ドゥカティが創業100周年を機に、タイヤメーカーのピレリ、イタリアの造船会社SACSマリンと共同で新型ボートを開発したと発表した。ドゥカティのデザインや技術思想を初めて船舶に落とし込んだプロジェクトで、2026年9月開催のカンヌ・ヤヒティング・フェスティバルで世界初公開される。

ピレリのスピードボート群に、ドゥカティ由来の新型艇が加わる

今回の新型艇は、ピレリとSACSマリンが20年以上にわたり展開してきた「ピレリ・スピードボート」シリーズの最新モデルにあたる。両社はこれまでマキシRIB(大型ゴムボート)というジャンルを開拓してきたが、そこに新たにドゥカティが加わる形になった。
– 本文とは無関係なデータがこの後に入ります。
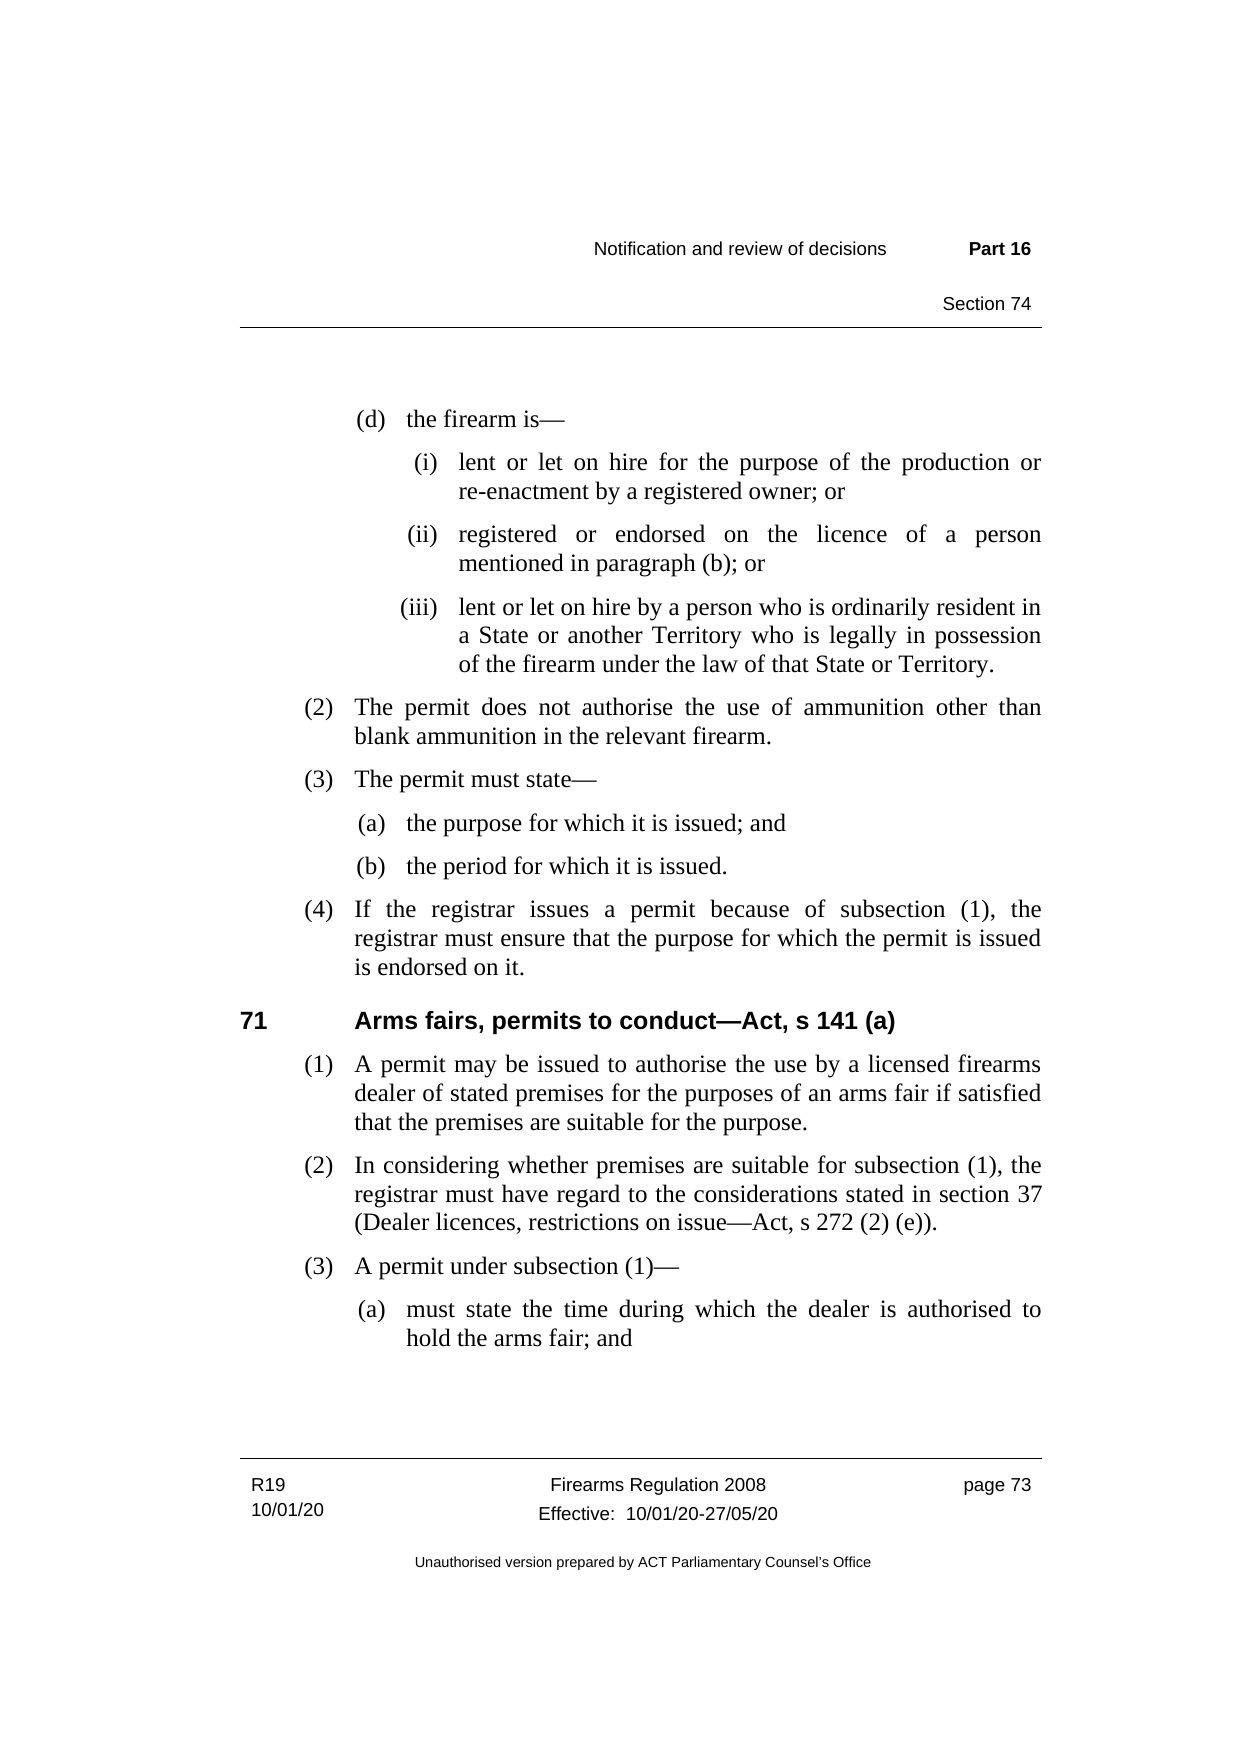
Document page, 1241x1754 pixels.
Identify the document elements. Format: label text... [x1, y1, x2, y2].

text (a) must state the time during which the dealer is authorised to hold the arms fair; and [239, 1294, 1042, 1352]
text (iii) lent or let on hire by a person who is ordinarily resident in a State or another Territory who is legally in possession of the firearm under the law of that State or Territory. [239, 592, 1042, 678]
text (ii) registered or endorsed on the licence of a person mentioned in paragraph (b); or [239, 519, 1042, 577]
text (2) The permit does not authorise the use of ammunition other than blank ammunition in the relevant firearm. [239, 692, 1042, 750]
text (3) A permit under subsection (1)— [239, 1251, 1042, 1279]
text (4) If the registrar issues a permit because of subsection (1), the registrar must ensure that the purpose for which the permit is issued is endorsed on it. [239, 894, 1042, 981]
text (b) the period for which it is issued. [239, 851, 1042, 880]
text (1) A permit may be issued to authorise the use by a licensed firearms dealer of stated premises for the purposes of an arms fair if satisfied that the premises are suitable for the purpose. [239, 1049, 1042, 1135]
text (a) the purpose for which it is issued; and [239, 808, 1042, 837]
text 71 Arms fairs, permits to conduct—Act, s 141 (a) [239, 1006, 1042, 1034]
text (3) The permit must state— [239, 764, 1042, 793]
text (d) the firearm is— [239, 404, 1042, 433]
text (i) lent or let on hire for the purpose of the production or re-enactment by a registered owner; or [239, 447, 1042, 505]
text (2) In considering whether premises are suitable for subsection (1), the registrar must have regard to the considerations stated in section 37 (Dealer licences, restrictions on issue—Act, s 272 (2) (e)). [239, 1150, 1042, 1236]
ボートのデザインはドゥカティの「チェントロ・スティーレ」が携わり、同社の歴代モデルの中でも屈指の存在とされる1台の外装からインスピレーションを得たという。具体的な車名は明かされていないが、レーシングモデルを思わせるカラーリングやディテールが随所に採り入れられているとしている。

3社が語る「性能へのこだわり」という共通言語

ドゥカティのCEOクラウディオ・ドメニカリ氏は、「性能はドゥカティ、ピレリ、SACSマリンが日々語り合ってきた共通言語だ」とコメント。製品のジャンルは異なっても、妥協のないディテールへのこだわりという姿勢は共通しているとの考えを示した。

ピレリのデザイン&アセット部門を統括するマルコ・マリア・トロンケッティ・プロヴェラ氏は、SACSマリンとの20年来のパートナーシップに触れつつ、「ドゥカティの参加によってこのプロジェクトは新たな段階に入った」と述べた。SACSマリンのニコラ・アントネッリ氏も、エンジンやスピード、自由を愛する層に向けた製品であることを強調している。

二輪の枠を超えたブランド展開、世界初公開は9月のカンヌ

ドゥカティにとって今回のプロジェクトは、創業100周年を記念する取り組みの一つであると同時に、二輪の世界を越えてブランド価値を広げる試みでもある。発表資料では「これまで培ってきたDNAを損なうことなく、新たな文脈でファンとの接点を生み出す機会」と位置づけている。

新型艇の詳細な仕様や名称は明らかにされていないが、2026年のカンヌ・ヤヒティング・フェスティバル会場で開催される専用イベントにて、正式にお披露目される予定だ。ドゥカティファンだけでなく、マリンレジャー愛好者からの反応にも注目したい。